Surdités
Même à faible niveau, le bruit nuit
Le bruit devient gênant, voire dangereux, au-delà d’une certaine limite. Plus l'intensité du bruit et la durée d’exposition augmentent, plus le risque de surdité augmente. Une fois installée, la surdité est un phénomène irréversible. Mais, même à des niveaux plus faibles, le bruit peut avoir des conséquences sur la santé (fatigue, stress, troubles de l'attention…) et être à l'origine d’accidents.
On considère que l’ouïe est en danger à partir d’un niveau de bruit de 80 décibels durant une journée de travail de 8 h. Si le niveau de bruit est supérieur, l’exposition doit être moins longue. Si le niveau est extrêmement élevé (supérieur à 140 décibels), toute exposition, même de très courte durée, est dangereuse. Le seuil de douleur est de 120 décibels.
En-dessous de 80 décibels
Une exposition prolongée au bruit peut provoquer fatigue, stress, anxiété, troubles de l’attention, troubles du sommeil, troubles cardiovasculaires, hypertension… Il peut également perturber la communication, gêner la concentration, détourner l’attention… et conduire à des accidents du travail.
Au-dessus de 80 décibels
Au-delà de ce niveau, le bruit peut provoquer des bourdonnements, des sifflements d’oreille ainsi qu’une baisse temporaire de l’audition. Toutefois, cette « fatigue auditive » peut disparaître en quelques jours à condition de ne pas être exposé au bruit durant cette période.
Ces troubles peuvent être annonciateurs d’un début de surdité. Si l’exposition à ce niveau de bruit se poursuit, le risque est la perte irréversible de l’audition. Cette perte ne peut être que partiellement corrigée par un appareillage (prothèses auditives).
Stades de la surdité
- Surdité légère : la personne ne se rend pas compte de sa perte auditive car les fréquences de la parole sont peu touchées.

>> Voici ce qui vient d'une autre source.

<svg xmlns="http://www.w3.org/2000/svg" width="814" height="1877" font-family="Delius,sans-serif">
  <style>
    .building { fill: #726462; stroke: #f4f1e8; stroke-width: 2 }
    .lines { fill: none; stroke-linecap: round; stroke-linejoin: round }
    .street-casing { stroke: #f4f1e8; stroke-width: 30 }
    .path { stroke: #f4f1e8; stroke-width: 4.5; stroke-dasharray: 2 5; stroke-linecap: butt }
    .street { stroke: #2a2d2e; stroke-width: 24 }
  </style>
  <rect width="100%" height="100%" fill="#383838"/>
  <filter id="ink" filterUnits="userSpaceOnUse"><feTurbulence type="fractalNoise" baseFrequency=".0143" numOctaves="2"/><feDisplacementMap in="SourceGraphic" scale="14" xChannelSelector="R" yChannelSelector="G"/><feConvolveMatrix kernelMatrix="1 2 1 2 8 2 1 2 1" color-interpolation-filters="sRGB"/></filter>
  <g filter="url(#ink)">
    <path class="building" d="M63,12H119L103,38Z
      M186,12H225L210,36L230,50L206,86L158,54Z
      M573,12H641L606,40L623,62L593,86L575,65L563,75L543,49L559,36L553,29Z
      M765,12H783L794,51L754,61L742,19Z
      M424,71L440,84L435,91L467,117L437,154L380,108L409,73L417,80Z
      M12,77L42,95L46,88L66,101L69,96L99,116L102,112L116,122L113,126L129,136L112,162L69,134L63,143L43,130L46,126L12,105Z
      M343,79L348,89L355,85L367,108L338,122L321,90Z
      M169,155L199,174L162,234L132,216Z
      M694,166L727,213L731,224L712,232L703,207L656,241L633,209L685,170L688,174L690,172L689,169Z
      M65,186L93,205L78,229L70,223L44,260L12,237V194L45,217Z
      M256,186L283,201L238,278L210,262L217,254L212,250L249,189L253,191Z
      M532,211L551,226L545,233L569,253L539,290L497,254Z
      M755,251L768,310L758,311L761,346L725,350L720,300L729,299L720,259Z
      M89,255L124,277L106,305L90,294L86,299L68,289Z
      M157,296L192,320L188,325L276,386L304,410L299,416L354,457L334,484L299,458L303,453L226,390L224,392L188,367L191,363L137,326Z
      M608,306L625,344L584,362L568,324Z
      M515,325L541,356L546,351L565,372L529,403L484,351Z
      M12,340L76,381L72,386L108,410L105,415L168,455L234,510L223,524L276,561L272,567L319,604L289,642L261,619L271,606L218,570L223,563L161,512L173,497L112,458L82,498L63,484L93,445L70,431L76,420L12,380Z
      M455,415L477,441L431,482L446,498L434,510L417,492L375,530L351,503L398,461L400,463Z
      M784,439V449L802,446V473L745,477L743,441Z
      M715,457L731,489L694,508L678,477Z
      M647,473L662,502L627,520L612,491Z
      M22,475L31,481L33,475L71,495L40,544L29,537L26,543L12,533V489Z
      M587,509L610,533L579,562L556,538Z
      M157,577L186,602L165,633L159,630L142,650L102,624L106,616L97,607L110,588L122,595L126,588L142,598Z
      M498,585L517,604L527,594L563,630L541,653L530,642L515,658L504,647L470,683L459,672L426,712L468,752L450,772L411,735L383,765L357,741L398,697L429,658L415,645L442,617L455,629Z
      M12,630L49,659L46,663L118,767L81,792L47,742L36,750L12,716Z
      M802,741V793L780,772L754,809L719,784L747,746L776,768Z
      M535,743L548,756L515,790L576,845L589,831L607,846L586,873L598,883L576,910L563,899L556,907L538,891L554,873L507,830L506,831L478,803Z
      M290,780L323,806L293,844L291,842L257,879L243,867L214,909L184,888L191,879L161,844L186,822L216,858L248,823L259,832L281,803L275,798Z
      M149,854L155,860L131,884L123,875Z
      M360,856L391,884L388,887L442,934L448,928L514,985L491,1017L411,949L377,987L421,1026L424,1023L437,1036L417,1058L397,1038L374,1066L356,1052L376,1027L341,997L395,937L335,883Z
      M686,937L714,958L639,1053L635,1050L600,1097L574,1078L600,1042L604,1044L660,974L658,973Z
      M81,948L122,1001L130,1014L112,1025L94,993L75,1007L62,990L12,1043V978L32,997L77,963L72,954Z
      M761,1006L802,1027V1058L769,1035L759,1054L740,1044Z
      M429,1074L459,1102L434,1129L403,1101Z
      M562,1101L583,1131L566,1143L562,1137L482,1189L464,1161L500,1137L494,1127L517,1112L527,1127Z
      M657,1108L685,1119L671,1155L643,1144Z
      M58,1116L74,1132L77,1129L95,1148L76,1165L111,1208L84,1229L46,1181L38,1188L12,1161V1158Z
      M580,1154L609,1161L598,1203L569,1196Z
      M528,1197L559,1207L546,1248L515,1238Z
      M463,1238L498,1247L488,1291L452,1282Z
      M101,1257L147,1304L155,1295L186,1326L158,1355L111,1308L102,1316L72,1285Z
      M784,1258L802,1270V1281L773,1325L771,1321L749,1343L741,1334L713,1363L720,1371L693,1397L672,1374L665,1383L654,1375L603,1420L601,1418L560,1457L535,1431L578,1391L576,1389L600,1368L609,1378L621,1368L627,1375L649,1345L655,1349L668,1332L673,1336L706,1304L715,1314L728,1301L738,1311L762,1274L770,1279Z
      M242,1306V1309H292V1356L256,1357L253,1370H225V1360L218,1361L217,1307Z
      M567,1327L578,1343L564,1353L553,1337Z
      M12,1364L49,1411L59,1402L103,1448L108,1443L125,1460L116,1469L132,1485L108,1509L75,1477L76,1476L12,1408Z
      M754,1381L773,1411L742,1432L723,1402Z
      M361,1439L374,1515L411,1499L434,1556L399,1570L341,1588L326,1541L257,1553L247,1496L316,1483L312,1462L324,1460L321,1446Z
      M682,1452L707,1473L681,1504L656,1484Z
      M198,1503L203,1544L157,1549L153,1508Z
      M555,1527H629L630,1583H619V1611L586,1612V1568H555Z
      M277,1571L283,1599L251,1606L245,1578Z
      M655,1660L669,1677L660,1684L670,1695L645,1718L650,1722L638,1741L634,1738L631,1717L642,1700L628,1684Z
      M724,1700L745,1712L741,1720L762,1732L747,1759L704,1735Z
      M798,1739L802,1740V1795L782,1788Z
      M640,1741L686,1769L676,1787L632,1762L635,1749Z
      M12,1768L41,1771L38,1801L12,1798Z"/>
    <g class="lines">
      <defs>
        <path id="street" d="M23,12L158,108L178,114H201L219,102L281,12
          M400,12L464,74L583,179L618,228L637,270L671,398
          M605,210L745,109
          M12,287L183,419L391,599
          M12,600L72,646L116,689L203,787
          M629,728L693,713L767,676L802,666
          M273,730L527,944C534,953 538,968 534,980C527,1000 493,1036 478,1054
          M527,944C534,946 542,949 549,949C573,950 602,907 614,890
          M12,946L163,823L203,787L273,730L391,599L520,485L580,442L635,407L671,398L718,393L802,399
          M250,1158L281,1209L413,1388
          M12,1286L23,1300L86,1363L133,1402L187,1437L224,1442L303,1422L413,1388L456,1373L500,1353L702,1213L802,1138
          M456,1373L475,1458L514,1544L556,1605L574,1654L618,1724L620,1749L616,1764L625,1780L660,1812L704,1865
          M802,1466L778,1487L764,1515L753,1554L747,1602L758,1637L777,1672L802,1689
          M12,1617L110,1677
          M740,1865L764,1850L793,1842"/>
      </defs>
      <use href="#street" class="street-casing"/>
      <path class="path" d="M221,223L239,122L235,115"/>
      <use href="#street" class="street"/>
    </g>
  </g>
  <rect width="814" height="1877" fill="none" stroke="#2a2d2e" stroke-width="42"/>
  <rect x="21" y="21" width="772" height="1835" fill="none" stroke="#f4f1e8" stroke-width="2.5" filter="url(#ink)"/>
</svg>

- Surdité moyenne : les fréquences aiguës de la conversation sont touchées, la personne devient « dure d'oreille » et ne comprend plus distinctement ce qui se dit.
- Surdité profonde et irréversible : La personne n’entend plus, ou très peu, ce qui se dit.
Un bruit soudain très intense, par exemple lors d’une explosion, peut entraîner une surdité brutale, totale ou partielle, réversible ou non. Seule la surveillance de l’audition par le médecin du travail permet de détecter la sensibilité d’une personne au bruit et de faire des bilans des pertes auditives.
Que faire si le bruit devient gênant lors du travail ?
- Signaler le problème à l’employeur, aux membres du CHSCT ou aux délégués du personnel, afin qu’ils mettent en œuvre les mesures de prévention nécessaires.
- En parler au médecin du travail. En cas de risque pour l’audition, il proposera un examen audiométrique afin de dresser le bilan des dommages éventuels.
- Porter une protection individuelle contre le bruit (casque antibruit, bouchons d’oreilles…) avant d’entrer dans un lieu bruyant ou pendant toute la durée d’exposition au bruit.
Le saviez-vous ?
L’exposition à certains agents dits ototoxiques peut amplifier les troubles liés à une exposition au bruit. En effet, si le bruit est le facteur professionnel le plus nocif pour l’audition, certains médicaments (comme certains antibiotiques ou diurétiques…), produits chimiques (comme les solvants aromatiques…) ou infections (Streptococcus suis…) peuvent rendre l’oreille plus vulnérable aux agressions sonores.
Reconnaissance d’une surdité comme maladie professionnelle
La surdité peut être reconnue comme maladie professionnelle selon des critères médicaux, professionnels et administratifs figurant dans les tableaux 42 (régime général) et 46 (régime agricole).